Challenges for development of informatics are also considerable: the integration of genomic data into risk assessment and decision-support tools, embedding of these into primary care systems, and recording and data-handling within primary care records to name just a few. Read Codes are scheduled to be retired with full adoption of SNOMED CT codes (http://www.snomedbrowser.com) into primary care by December 2016; both include diagnostic and carrier status codes for only some inherited conditions, or codes for specific tests but not results. Expansion of the list of conditions with specific codes, inclusion of codes describing genomic test results, and cross-specialty consistency is essential.

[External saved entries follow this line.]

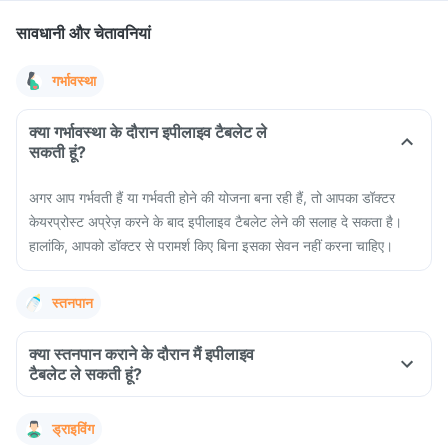
सावधानी और चेतावनियां
गर्भावस्था
क्या गर्भावस्था के दौरान इपीलाइव टैबलेट ले
सकती हूं?
अगर आप गर्भवती हैं या गर्भवती होने की योजना बना रही हैं, तो आपका डॉक्टर
केयरप्रोस्ट अप्रेज़ करने के बाद इपीलाइव टैबलेट लेने की सलाह दे सकता है।
हालांकि, आपको डॉक्टर से परामर्श किए बिना इसका सेवन नहीं करना चाहिए।
स्तनपान
क्या स्तनपान कराने के दौरान मैं इपीलाइव
टैबलेट ले सकती हूं?
ड्राइविंग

It is conceivable in the near future that all of a patient’s genome sequence data could be centralised, enabling access to all professionals involved in their care. IT systems could interrogate a database in order to capture relevant data within the primary care record for specific purposes such as integration into risk tools for common complex disease or personalised prescribing. This raises questions such as who should have access to this information, and where would consent be recorded?
EDUCATION AND TRAINING
The RCGP Curriculum statement ‘Genetics in primary care’ identifies three main roles for primary care: identifying patients with, or at risk of, a genetic condition; clinical management of genetic conditions; and communicating genetic information. It encapsulates knowledge and skills which are transferable to genomics.11 It is not anticipated that GPs will require substantial additional expertise or an in-depth knowledge of genomic variants.6 However they will require an understanding of terminology, principles underpinning the use of genomics in clinical care and ethical issues in order to communicate effectively, support patients, and institute appropriate management. Alongside, it is anticipated that development of ‘just-in-time’ resources for use within the consultation will be crucial; these could include decision-support tools, guidelines, disease summaries, and routes to ‘virtual’ advice from genomics specialists. Health Education England’s (HEE) Genomics Education Programme has outlined its strategy ‘Engaging Primary Care’, launching with an educational needs assessment specific to genomics that aims to inform development of curricula and resources.12
SUMMARY
The 100 000 Genomes Project has accelerated the pace of scientific discovery within genomic medicine which, as a whole, has the potential for wide-ranging effects on health and disease with substantial patient benefit. In order to realise the contribution of genomics to true precision medicine there is still considerable distance to go in mainstreaming and implementation at primary care level. A firm foundation to deliver on this already exists within primary care, in the form of a long-established skill-base in risk communication and shared decision making, and the ability to rapidly incorporate novel management strategies into routine clinical care in the context of the consultation. However, implementation also demands a wider awareness and responsiveness from those responsible for commissioning, informatics and education at all levels in order for primary care to become truly ‘genomics-ready’.
Notes
Provenance
Commissioned; externally peer reviewed.